Task requirements: Reproduce every line of the data below word for word, keeping the original order.

Material:
------
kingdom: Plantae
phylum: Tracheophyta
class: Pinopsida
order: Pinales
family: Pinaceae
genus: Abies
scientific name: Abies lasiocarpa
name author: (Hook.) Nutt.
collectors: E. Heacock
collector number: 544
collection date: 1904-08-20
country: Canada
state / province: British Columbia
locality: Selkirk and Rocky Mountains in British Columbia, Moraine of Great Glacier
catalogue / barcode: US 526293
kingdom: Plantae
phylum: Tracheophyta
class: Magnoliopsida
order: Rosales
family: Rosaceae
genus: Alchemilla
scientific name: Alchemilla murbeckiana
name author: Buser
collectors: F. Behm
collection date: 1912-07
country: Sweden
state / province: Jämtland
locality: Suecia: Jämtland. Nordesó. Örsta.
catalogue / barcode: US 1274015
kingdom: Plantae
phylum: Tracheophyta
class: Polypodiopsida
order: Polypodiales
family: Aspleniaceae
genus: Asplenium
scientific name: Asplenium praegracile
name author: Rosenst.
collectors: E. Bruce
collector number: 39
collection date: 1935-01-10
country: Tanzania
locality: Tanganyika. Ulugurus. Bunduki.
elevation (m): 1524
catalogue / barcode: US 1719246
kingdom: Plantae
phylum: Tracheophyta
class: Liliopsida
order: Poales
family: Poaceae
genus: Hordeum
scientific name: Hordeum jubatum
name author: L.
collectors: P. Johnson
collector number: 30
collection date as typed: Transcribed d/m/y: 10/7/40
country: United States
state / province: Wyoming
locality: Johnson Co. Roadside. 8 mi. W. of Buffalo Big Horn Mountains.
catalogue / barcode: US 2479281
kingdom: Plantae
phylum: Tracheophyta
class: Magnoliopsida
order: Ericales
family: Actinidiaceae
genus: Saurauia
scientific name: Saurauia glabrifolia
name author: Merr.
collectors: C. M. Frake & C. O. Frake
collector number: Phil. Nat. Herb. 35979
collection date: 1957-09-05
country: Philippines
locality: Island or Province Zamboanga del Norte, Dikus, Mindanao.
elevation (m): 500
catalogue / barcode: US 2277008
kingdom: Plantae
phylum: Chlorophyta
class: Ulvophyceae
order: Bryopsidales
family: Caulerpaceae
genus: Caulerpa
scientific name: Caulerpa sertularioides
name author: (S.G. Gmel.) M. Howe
------
Problem solution:
kingdom: Plantae
phylum: Tracheophyta
class: Pinopsida
order: Pinales
family: Pinaceae
genus: Abies
scientific name: Abies lasiocarpa
name author: (Hook.) Nutt.
collectors: E. Heacock
collector number: 544
collection date: 1904-08-20
country: Canada
state / province: British Columbia
locality: Selkirk and Rocky Mountains in British Columbia, Moraine of Great Glacier
catalogue / barcode: US 526293
kingdom: Plantae
phylum: Tracheophyta
class: Magnoliopsida
order: Rosales
family: Rosaceae
genus: Alchemilla
scientific name: Alchemilla murbeckiana
name author: Buser
collectors: F. Behm
collection date: 1912-07
country: Sweden
state / province: Jämtland
locality: Suecia: Jämtland. Nordesó. Örsta.
catalogue / barcode: US 1274015
kingdom: Plantae
phylum: Tracheophyta
class: Polypodiopsida
order: Polypodiales
family: Aspleniaceae
genus: Asplenium
scientific name: Asplenium praegracile
name author: Rosenst.
collectors: E. Bruce
collector number: 39
collection date: 1935-01-10
country: Tanzania
locality: Tanganyika. Ulugurus. Bunduki.
elevation (m): 1524
catalogue / barcode: US 1719246
kingdom: Plantae
phylum: Tracheophyta
class: Liliopsida
order: Poales
family: Poaceae
genus: Hordeum
scientific name: Hordeum jubatum
name author: L.
collectors: P. Johnson
collector number: 30
collection date as typed: Transcribed d/m/y: 10/7/40
country: United States
state / province: Wyoming
locality: Johnson Co. Roadside. 8 mi. W. of Buffalo Big Horn Mountains.
catalogue / barcode: US 2479281
kingdom: Plantae
phylum: Tracheophyta
class: Magnoliopsida
order: Ericales
family: Actinidiaceae
genus: Saurauia
scientific name: Saurauia glabrifolia
name author: Merr.
collectors: C. M. Frake & C. O. Frake
collector number: Phil. Nat. Herb. 35979
collection date: 1957-09-05
country: Philippines
locality: Island or Province Zamboanga del Norte, Dikus, Mindanao.
elevation (m): 500
catalogue / barcode: US 2277008
kingdom: Plantae
phylum: Chlorophyta
class: Ulvophyceae
order: Bryopsidales
family: Caulerpaceae
genus: Caulerpa
scientific name: Caulerpa sertularioides
name author: (S.G. Gmel.) M. Howe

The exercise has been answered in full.